- [Polecenie]:
Wypisz bez zmian wiersze zawarte między wierszem zawierającym "kingdom: Plantae" a wierszem zawierającym "common name: Plain harlequin-flower", włącznie z oboma.

- [Materiały]:

■ ■ ■

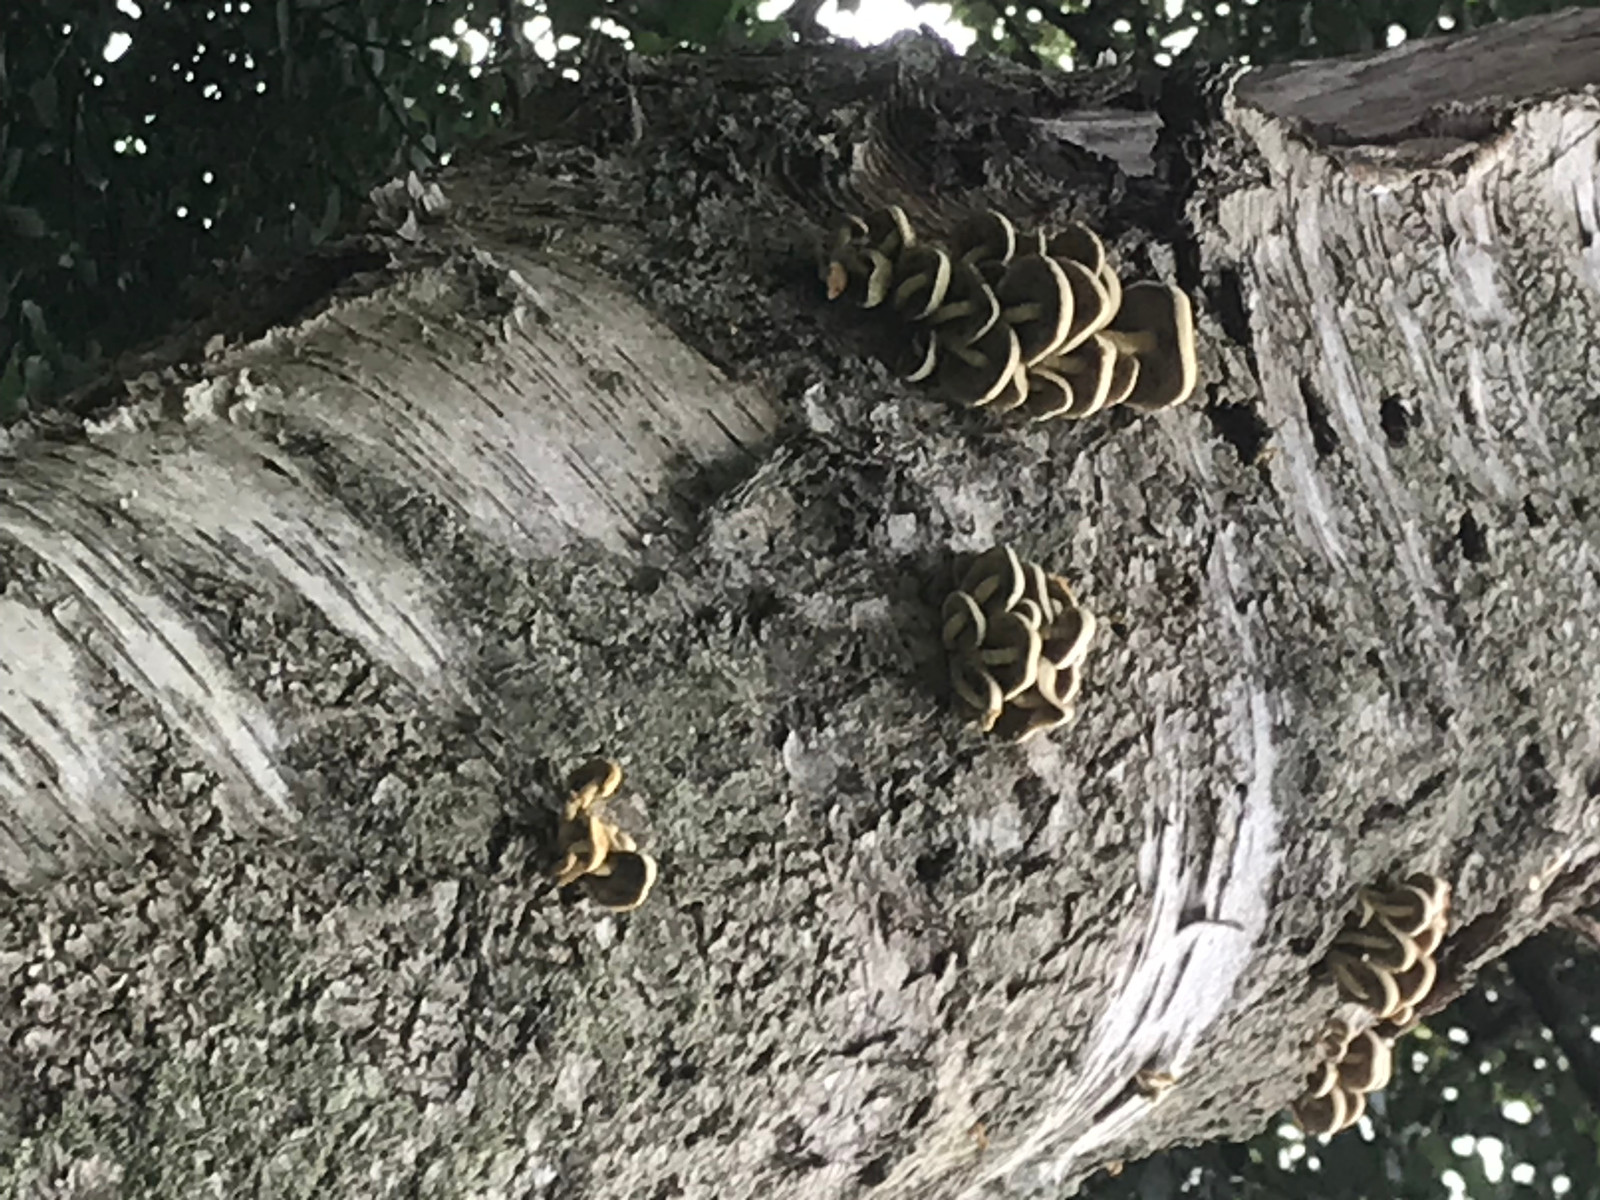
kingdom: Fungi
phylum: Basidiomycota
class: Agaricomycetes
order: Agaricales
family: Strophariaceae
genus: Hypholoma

■ ■ ■

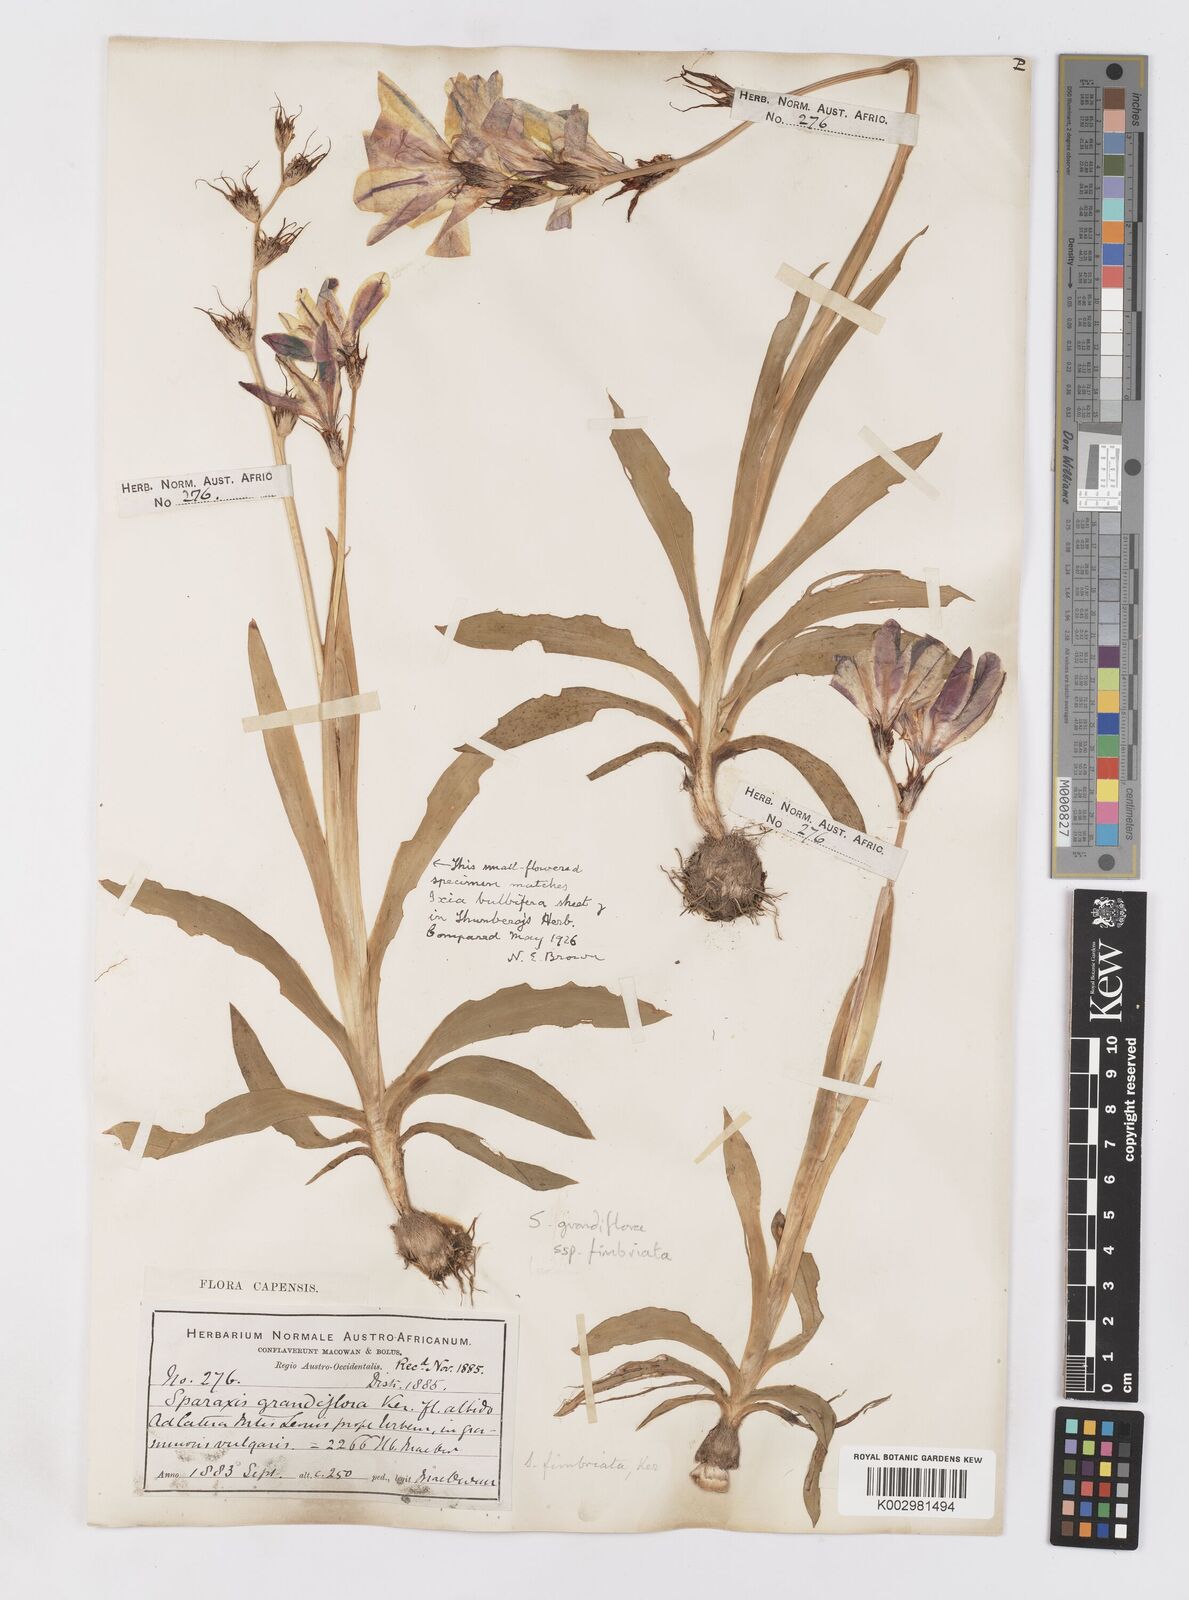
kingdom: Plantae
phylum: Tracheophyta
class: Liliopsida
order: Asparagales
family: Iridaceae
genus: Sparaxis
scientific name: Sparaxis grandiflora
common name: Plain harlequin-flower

■ ■ ■

- [Rozwiązanie]:
kingdom: Plantae
phylum: Tracheophyta
class: Liliopsida
order: Asparagales
family: Iridaceae
genus: Sparaxis
scientific name: Sparaxis grandiflora
common name: Plain harlequin-flower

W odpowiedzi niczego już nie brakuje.